C&NN is striding ahead, too, as reflected in the results of The Children & Nature Network 2011 Grassroots Leadership Survey, an independent survey commissioned by C&NN with funding from the W.K. Kellogg Foundation. The survey focused on efforts associated with C&NN: the regional, statewide and provincial campaigns to connect children, families and communities to nature. Among the results reported:
• The number of children and youth getting outdoors in nature, as a result of the efforts of the Network and its members, has tripled – from 1 million in 2009 to 3 million in 2012. (As of this month, there are more than 100 affiliated campaigns and more than 100 nature clubs for families in more than 40 states.)
• Survey participants reported increased awareness of the importance of nature for children’s healthy development, more participation by pediatricians, growing community support, and more development of places to play and learn outdoors in nature. And more underserved youth were engaged in outdoor nature-based experiences during 2011.
Here’s more good news. C&NN’s second annual Let’s G.O.! (Get Outside) initiative was held throughout the month of April in 2012. There were more than 600 Let’s G.O.! events held in 50 states, with more than 300,000 participants — an almost 200 percent increase in participants from the more than 100,000 participants in 2011.

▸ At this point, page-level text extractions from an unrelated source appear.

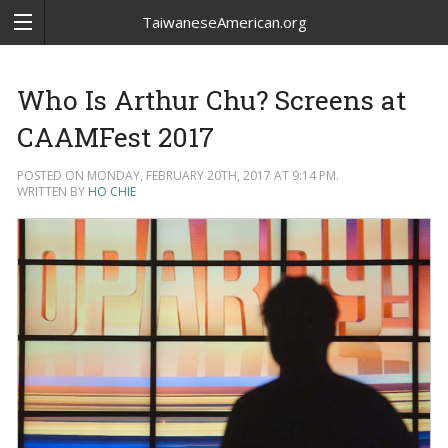
TaiwaneseAmerican.org
Who Is Arthur Chu? Screens at
CAAMFest 2017
POSTED ON MONDAY, FEBRUARY 20TH, 2017 AT 9:14 PM.
WRITTEN BY
HO CHIE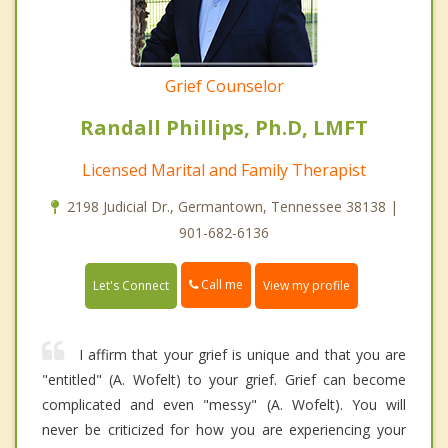
Grief Counselor
Randall Phillips, Ph.D, LMFT
Licensed Marital and Family Therapist
2198 Judicial Dr., Germantown, Tennessee 38138 |
901-682-6136
Call me
Let's Connect
View my profile
I affirm that your grief is unique and that you are
"entitled" (A. Wofelt) to your grief. Grief can become
complicated and even "messy" (A. Wofelt). You will
never be criticized for how you are experiencing your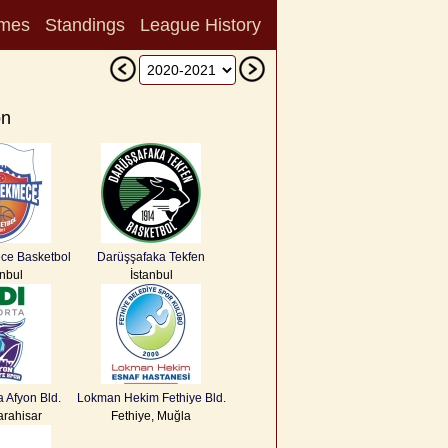
mes
Standings
League History
on
ce Basketbol
Darüşşafaka Tekfen
anbul
İstanbul
a Afyon Bld.
Lokman Hekim Fethiye Bld.
arahisar
Fethiye, Muğla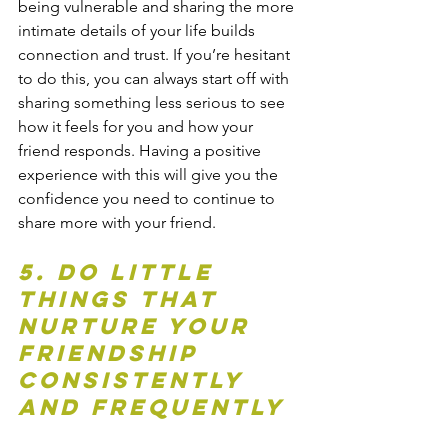
being vulnerable and sharing the more 
intimate details of your life builds 
connection and trust. If you’re hesitant 
to do this, you can always start off with 
sharing something less serious to see 
how it feels for you and how your 
friend responds. Having a positive 
experience with this will give you the 
confidence you need to continue to 
share more with your friend.
5. Do little 
things that 
nurture your 
friendship 
consistently 
and frequently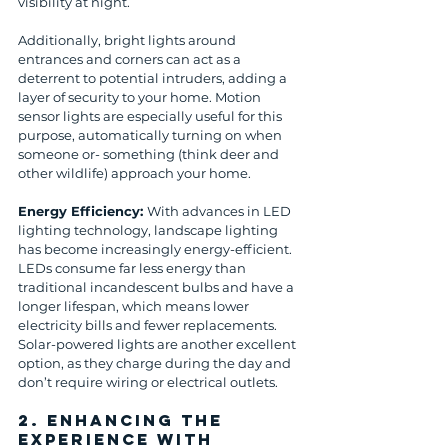
visibility at night. 
Additionally, bright lights around 
entrances and corners can act as a 
deterrent to potential intruders, adding a 
layer of security to your home. Motion 
sensor lights are especially useful for this 
purpose, automatically turning on when 
someone or- something (think deer and 
other wildlife) approach your home.
Energy Efficiency: 
With advances in LED 
lighting technology, landscape lighting 
has become increasingly energy-efficient. 
LEDs consume far less energy than 
traditional incandescent bulbs and have a 
longer lifespan, which means lower 
electricity bills and fewer replacements. 
Solar-powered lights are another excellent 
option, as they charge during the day and 
don’t require wiring or electrical outlets.
2. 
Enhancing the 
Experience with 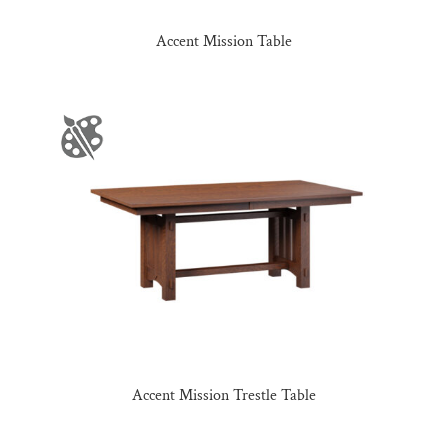
Accent Mission Table
Accent Mission Trestle Table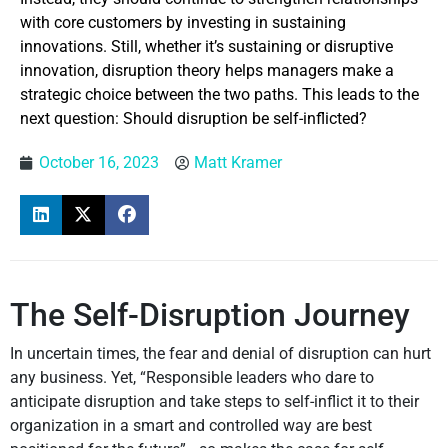
with core customers by investing in sustaining
innovations. Still, whether it’s sustaining or disruptive
innovation, disruption theory helps managers make a
strategic choice between the two paths. This leads to the
next question: Should disruption be self-inflicted?
October 16, 2023
Matt Kramer
The Self-Disruption Journey
In uncertain times, the fear and denial of disruption can hurt
any business. Yet, “Responsible leaders who dare to
anticipate disruption and take steps to self-inflict it to their
organization in a smart and controlled way are best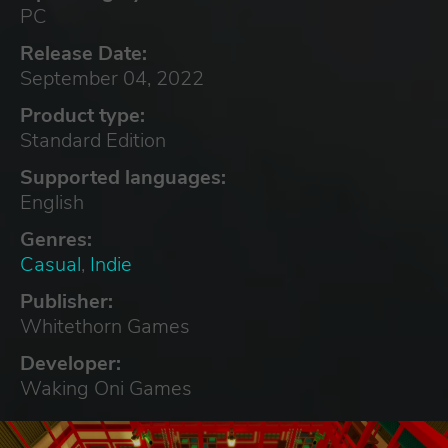
PC
Release Date:
September 04, 2022
Product type:
Standard Edition
Supported languages:
English
Genres:
Casual
,
Indie
Publisher:
Whitethorn Games
Developer:
Waking Oni Games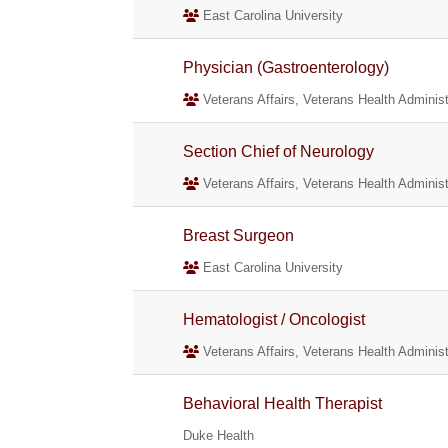
East Carolina University
Physician (Gastroenterology)
Veterans Affairs, Veterans Health Administ
Section Chief of Neurology
Veterans Affairs, Veterans Health Administ
Breast Surgeon
East Carolina University
Hematologist / Oncologist
Veterans Affairs, Veterans Health Administ
Behavioral Health Therapist
Duke Health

We’re deeply impressed by the extraordinary efforts of so many people and organizations. In fact, it would be easy for the children and nature movement to rest on its laurels. But we can’t. Not for a second.
The barriers to independent play and time spent in nature remain: Fear of strangers and of nature itself; poor urban design; ever more people living in cities. And one challenge is growing at a particularly alarming pace: the reduction of “educational enrichment” in favor of frenetic overscheduling and technology.
Too many parents and schools are determined to eliminate free time and independent play. A few weeks ago, while traveling in the Midwest, I learned of a chain of independent schools that requires preschoolers — preschoolers — to spend three hours a day doing deskwork.
In education, new national standards will be helpful, but in other ways education reform could turn regressive. Recent reports suggest the arrival of “stealth assessment” — nonstop electronic monitoring of students, similar to the systems that grocery stores now use to track inventory. Also, we see an increasing dependence on cutting-edge classroom software, much of it in the form of video games. (This is occurring at the same time that environmental education faces draconian federal budget cuts.)
Technology isn’t going away, and social networking can be a force for good. But we need a new balance. The more high tech our children’s lives become, the more they need nature. Such balance won’t happen without your help.
That train is still coming, fueled by unimaginable wealth and technical sophistication, as well as blind faith. We must move faster.
Richard Louv is chairman emeritus of The Children and Nature Network and the author of “THE NATURE PRINCIPLE: Reconnecting with Life in a Virtual Age.” and “LAST CHILD IN THE WOODS: Saving Our Children from Nature-Deficit Disorder.”